そば庄と同じそばの風味がふんだんに楽しめるそば湯になっています。

営業時間:11:00~19:00
定休日 :年中無休
〒668-0225 兵庫県豊岡市出石町八木68

如月(きさらぎ)

官兵衛の向かいにあるお店の如月。低速石臼挽きによるそば粉と清冷な湧水を使用したそばを朝早くに打っているというお店。家庭的な雰囲気のお店でゆったりとした時間を過ごせます。

まずはそばですが、


(クリックで拡大)

黒くて太めのお蕎麦です。4店舗の中では1番噛みごたえがあり、稲庭うどんのような食感です。つゆはカツオと昆布のまろやかなものです。


(クリックで拡大)

薬味は山芋、うずらの卵、わさび、ねぎが基本ですが、卵アレルギーがあれば大根おろしに変更してもらえます。

わさびは官兵衛同様、本わさびとおろし金が出てきて自分で擦って食べられます。大根も辛味大根で美味しいです。

そば湯


(クリックで拡大)

割と透明なもので、よしむらと同じくそこまでそばの風味は強くありません。

営業時間:10:00~17:00
定休日 :水曜日
〒668-0225 兵庫県豊岡市出石町八木23

出石の観光情報

但馬の小京都と呼ばれる出石は趣ある城下町の町並みが楽しめます。資料館や地酒の酒蔵などもあり、歴史情緒ある町並みはゆったりした時間を凄くのに最適です。そばが名物という土地はおのずと水が綺麗な土地なので、6月頃はホタルを楽しむことも出来ます。

辰鼓楼〈大手前通り〉

辰鼓楼は、明治4 年(1871)旧三の丸大手門脇の櫓台に建設されました。明治14 年に医師、池口忠恕氏が大時計を寄贈してからは、時計台として親しまれており、つい最近平成の大修理が終わって綺麗になりました。

今では3代目の時計台となり、出石町のシンボルとして時を刻んでいます。

出石城跡

出石城は慶長9年に小出吉英によって築城された城です。当時は東西に約400m、南北に350mあったとされていますが、残念ながら明治元年に建物が全て取り壊されてしまいました。

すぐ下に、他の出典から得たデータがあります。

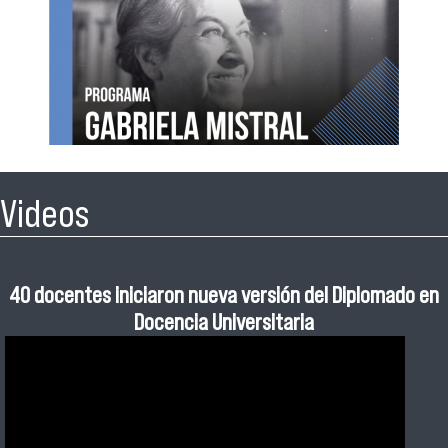
Videos
40 docentes iniciaron nueva versión del Diplomado en
Escuela de Ayudantes: fortaleciendo el rol estudiantil
Programa Gabriela Mistral dio la bienvenida a nueva
Primer Ensayo PAES 2026
en la enseñanza universitaria
generación de estudiantes
Docencia Universitaria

石段を登って行った高台から出石ののどかな町並みを楽しむことが出来ます。春は桜の名所としても知られています。

出石家老屋敷

出石家老屋敷は出石場内にあった江戸時代後期の上級武士の居宅です。刀を使いにくくするために天井が低くなっていたり、2階への階段が隠し階段になっていたりと様々な工夫がこらしてあります。

屋根上への通路も存在しており、襲撃に備えて造られているんだろうなというのが実感できます。

毎年11月3日に開催される出石まつりの資料なども展示してあります。

出石のアクセスと駐車場

そば屋で駐車場があるところは少なく、観光するにも大手前有料駐車場に停めるのが便利です。1日停めても普通車400円です。